------ Given records

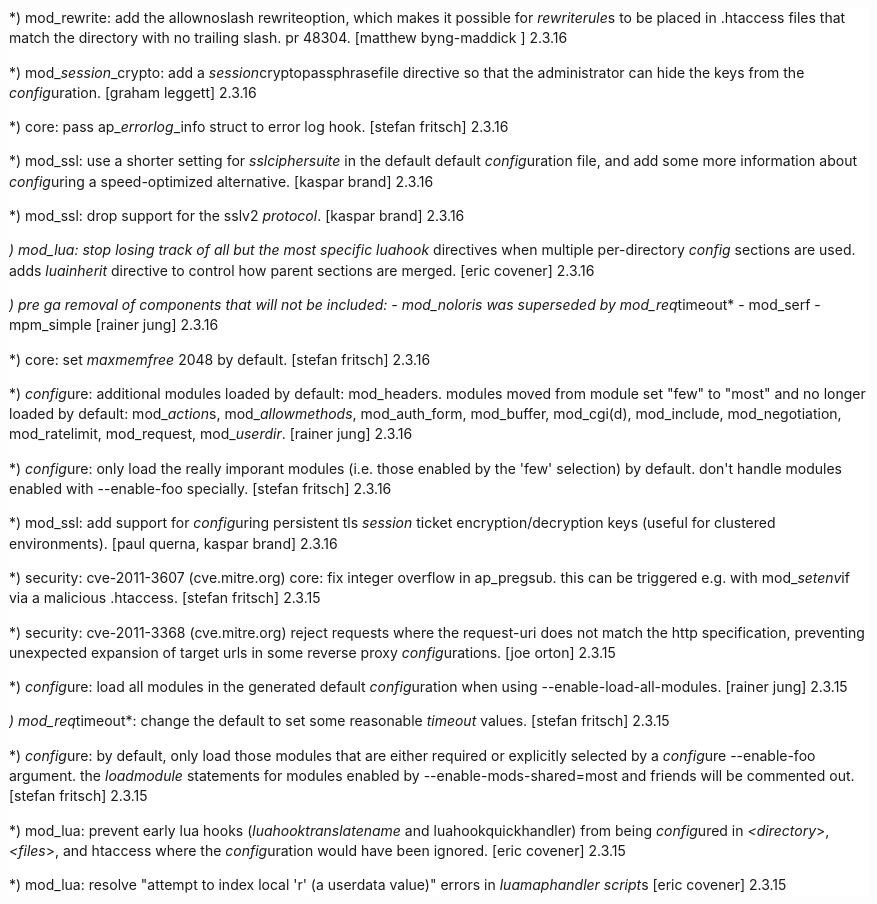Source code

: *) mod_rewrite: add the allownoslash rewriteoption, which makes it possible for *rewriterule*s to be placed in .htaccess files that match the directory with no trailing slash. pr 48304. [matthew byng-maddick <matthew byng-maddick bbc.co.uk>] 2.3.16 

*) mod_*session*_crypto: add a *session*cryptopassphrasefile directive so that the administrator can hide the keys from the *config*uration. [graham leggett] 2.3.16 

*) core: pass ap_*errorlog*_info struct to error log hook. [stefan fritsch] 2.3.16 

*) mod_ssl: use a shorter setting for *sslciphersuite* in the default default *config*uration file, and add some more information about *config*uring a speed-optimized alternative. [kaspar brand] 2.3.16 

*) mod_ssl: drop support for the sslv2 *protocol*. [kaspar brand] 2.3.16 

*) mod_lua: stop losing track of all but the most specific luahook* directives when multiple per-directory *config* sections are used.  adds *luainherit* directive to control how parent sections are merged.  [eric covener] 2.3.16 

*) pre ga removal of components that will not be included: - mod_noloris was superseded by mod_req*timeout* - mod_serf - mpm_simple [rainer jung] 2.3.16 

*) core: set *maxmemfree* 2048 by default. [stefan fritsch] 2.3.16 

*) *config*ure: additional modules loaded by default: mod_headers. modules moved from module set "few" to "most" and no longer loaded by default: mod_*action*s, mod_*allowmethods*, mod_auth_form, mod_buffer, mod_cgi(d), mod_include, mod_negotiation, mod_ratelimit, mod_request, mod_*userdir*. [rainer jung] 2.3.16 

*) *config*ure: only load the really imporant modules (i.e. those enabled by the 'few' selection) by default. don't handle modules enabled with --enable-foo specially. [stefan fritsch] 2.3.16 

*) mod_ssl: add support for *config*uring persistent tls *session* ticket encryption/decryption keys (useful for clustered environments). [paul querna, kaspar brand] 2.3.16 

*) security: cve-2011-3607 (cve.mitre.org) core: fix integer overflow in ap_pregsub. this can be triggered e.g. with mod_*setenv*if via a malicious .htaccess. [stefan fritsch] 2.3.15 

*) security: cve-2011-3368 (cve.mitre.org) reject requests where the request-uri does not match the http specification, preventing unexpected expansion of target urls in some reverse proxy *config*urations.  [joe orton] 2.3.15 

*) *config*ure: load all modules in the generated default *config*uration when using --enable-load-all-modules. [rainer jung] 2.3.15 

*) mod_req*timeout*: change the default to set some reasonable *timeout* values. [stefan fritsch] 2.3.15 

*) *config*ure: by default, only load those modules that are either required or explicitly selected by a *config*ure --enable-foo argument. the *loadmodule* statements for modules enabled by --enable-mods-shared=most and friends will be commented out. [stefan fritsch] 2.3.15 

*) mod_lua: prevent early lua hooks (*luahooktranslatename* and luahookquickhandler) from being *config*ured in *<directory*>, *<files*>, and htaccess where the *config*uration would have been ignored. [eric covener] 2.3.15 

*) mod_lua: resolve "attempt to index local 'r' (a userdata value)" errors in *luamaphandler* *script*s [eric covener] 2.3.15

------------

Brief -
Give back the text of the material above word for word, leaving out the picture.

Solution -
Source code

: *) mod_rewrite: add the allownoslash rewriteoption, which makes it possible for *rewriterule*s to be placed in .htaccess files that match the directory with no trailing slash. pr 48304. [matthew byng-maddick <matthew byng-maddick bbc.co.uk>] 2.3.16 

*) mod_*session*_crypto: add a *session*cryptopassphrasefile directive so that the administrator can hide the keys from the *config*uration. [graham leggett] 2.3.16 

*) core: pass ap_*errorlog*_info struct to error log hook. [stefan fritsch] 2.3.16 

*) mod_ssl: use a shorter setting for *sslciphersuite* in the default default *config*uration file, and add some more information about *config*uring a speed-optimized alternative. [kaspar brand] 2.3.16 

*) mod_ssl: drop support for the sslv2 *protocol*. [kaspar brand] 2.3.16 

*) mod_lua: stop losing track of all but the most specific luahook* directives when multiple per-directory *config* sections are used.  adds *luainherit* directive to control how parent sections are merged.  [eric covener] 2.3.16 

*) pre ga removal of components that will not be included: - mod_noloris was superseded by mod_req*timeout* - mod_serf - mpm_simple [rainer jung] 2.3.16 

*) core: set *maxmemfree* 2048 by default. [stefan fritsch] 2.3.16 

*) *config*ure: additional modules loaded by default: mod_headers. modules moved from module set "few" to "most" and no longer loaded by default: mod_*action*s, mod_*allowmethods*, mod_auth_form, mod_buffer, mod_cgi(d), mod_include, mod_negotiation, mod_ratelimit, mod_request, mod_*userdir*. [rainer jung] 2.3.16 

*) *config*ure: only load the really imporant modules (i.e. those enabled by the 'few' selection) by default. don't handle modules enabled with --enable-foo specially. [stefan fritsch] 2.3.16 

*) mod_ssl: add support for *config*uring persistent tls *session* ticket encryption/decryption keys (useful for clustered environments). [paul querna, kaspar brand] 2.3.16 

*) security: cve-2011-3607 (cve.mitre.org) core: fix integer overflow in ap_pregsub. this can be triggered e.g. with mod_*setenv*if via a malicious .htaccess. [stefan fritsch] 2.3.15 

*) security: cve-2011-3368 (cve.mitre.org) reject requests where the request-uri does not match the http specification, preventing unexpected expansion of target urls in some reverse proxy *config*urations.  [joe orton] 2.3.15 

*) *config*ure: load all modules in the generated default *config*uration when using --enable-load-all-modules. [rainer jung] 2.3.15 

*) mod_req*timeout*: change the default to set some reasonable *timeout* values. [stefan fritsch] 2.3.15 

*) *config*ure: by default, only load those modules that are either required or explicitly selected by a *config*ure --enable-foo argument. the *loadmodule* statements for modules enabled by --enable-mods-shared=most and friends will be commented out. [stefan fritsch] 2.3.15 

*) mod_lua: prevent early lua hooks (*luahooktranslatename* and luahookquickhandler) from being *config*ured in *<directory*>, *<files*>, and htaccess where the *config*uration would have been ignored. [eric covener] 2.3.15 

*) mod_lua: resolve "attempt to index local 'r' (a userdata value)" errors in *luamaphandler* *script*s [eric covener] 2.3.15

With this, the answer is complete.